#### Obiettivo dell'esercizio
Modifica il passo dell'articolo sull'attentato di Gerusalemme che inizia con le parole "Noi non siamo come i musulmani, per" e si chiude dopo "giovanissime reclute israeliane.". Al posto di "soccombere" scrivi "perdere".

#### Brano di lettura
——————
Noi non siamo come i musulmani, per questo perderemo

Noi non siamo come loro, come i musulmani, proprio per questo siamo destinati a soccombere. Ieri a Gerusalemme un attentatore musulmano (basta chiamarli “palestinesi”, sono tutti di una razza) ha compiuto l’ennesima strage usando un camion lanciato sulla folla uccidendo quattro giovanissime reclute israeliane.

Ancora non si erano sopite le polemiche (anche in Italia tra i sostenitori di Israele) per la condanna del militare israeliano che aveva ucciso un altro attentatore musulmano che un nuovo attentato condotto da un terrorista musulmano falciava altre giovani vite a Gerusalemme. Tra coloro che plaudivano alla decisione del giudice il mantra era lo stesso che sentiamo da anni e che anche il sottoscritto ha più volte ripetuto: «noi non siamo come loro, noi non siamo come i musulmani». E quella controversa sentenza dovrebbe dimostrare proprio questo, e cioè che mentre loro, i musulmani, ogni volta che un loro terrorista fa strage di innocenti gioiscono e distribuiscono dolcetti in strada per festeggiare (è successo anche ieri a Gaza e in Giudea e Samaria), noi sappiamo condannare chi “esagera” nella legittima difesa, anche se ha ucciso un terrorista. Beh, vi voglio dare una notizia: anche i musulmani lo sanno che noi non siamo come loro, lo sanno e se ne approfittano, sanno che è quello il nostro punto debole, sanno che il Diritto e la democrazia su cui si basa il nostro modo di vivere possono essere usati proprio contro di noi. E così succede che mentre un terrorista musulmano cosiddetto “palestinese” uccide giovani ragazzi israeliani scatenando i festeggiamenti tra i musulmani e gli antisemiti (nessuno escluso), a Parigi stiano studiando il sistema di dare a questi animali anche un riconoscimento giuridico, di legittimarli, più ancora di quanto non lo siano oggi proprio grazie al fatto che noi non siamo come loro.
——————
Voci del dataset:

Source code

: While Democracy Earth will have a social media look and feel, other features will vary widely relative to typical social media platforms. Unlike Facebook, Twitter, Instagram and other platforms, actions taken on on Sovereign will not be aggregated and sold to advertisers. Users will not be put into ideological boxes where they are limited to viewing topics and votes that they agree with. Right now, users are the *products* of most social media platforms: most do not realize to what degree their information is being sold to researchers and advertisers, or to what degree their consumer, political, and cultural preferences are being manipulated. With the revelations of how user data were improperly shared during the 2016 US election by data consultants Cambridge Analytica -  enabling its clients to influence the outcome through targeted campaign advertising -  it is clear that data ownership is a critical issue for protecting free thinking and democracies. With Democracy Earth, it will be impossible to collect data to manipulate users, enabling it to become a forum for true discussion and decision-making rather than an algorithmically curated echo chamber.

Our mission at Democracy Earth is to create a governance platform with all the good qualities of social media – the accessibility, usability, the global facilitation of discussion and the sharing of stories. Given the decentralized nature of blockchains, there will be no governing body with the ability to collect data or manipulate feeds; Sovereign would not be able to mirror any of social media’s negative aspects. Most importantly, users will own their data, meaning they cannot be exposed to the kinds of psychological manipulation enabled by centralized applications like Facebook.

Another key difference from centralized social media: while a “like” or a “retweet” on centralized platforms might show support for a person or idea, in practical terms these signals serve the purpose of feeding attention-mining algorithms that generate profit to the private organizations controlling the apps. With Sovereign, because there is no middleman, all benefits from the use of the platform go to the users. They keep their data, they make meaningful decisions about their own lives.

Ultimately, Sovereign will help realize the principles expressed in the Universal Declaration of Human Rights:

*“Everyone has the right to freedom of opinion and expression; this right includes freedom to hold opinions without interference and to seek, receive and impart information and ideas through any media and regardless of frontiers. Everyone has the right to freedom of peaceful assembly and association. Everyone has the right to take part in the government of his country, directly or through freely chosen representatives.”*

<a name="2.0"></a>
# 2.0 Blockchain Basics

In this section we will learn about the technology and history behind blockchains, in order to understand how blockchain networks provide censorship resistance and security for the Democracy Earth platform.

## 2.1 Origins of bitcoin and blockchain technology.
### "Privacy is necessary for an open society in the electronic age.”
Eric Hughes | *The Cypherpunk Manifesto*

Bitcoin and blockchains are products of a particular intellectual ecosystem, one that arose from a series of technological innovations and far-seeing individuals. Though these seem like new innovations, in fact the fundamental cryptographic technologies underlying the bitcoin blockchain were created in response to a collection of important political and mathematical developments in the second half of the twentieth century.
——————
#### Spazio risposta
Noi non siamo come i musulmani, per questo perderemo

Noi non siamo come loro, come i musulmani, proprio per questo siamo destinati a perdere. Ieri a Gerusalemme un attentatore musulmano (basta chiamarli “palestinesi”, sono tutti di una razza) ha compiuto l’ennesima strage usando un camion lanciato sulla folla uccidendo quattro giovanissime reclute israeliane.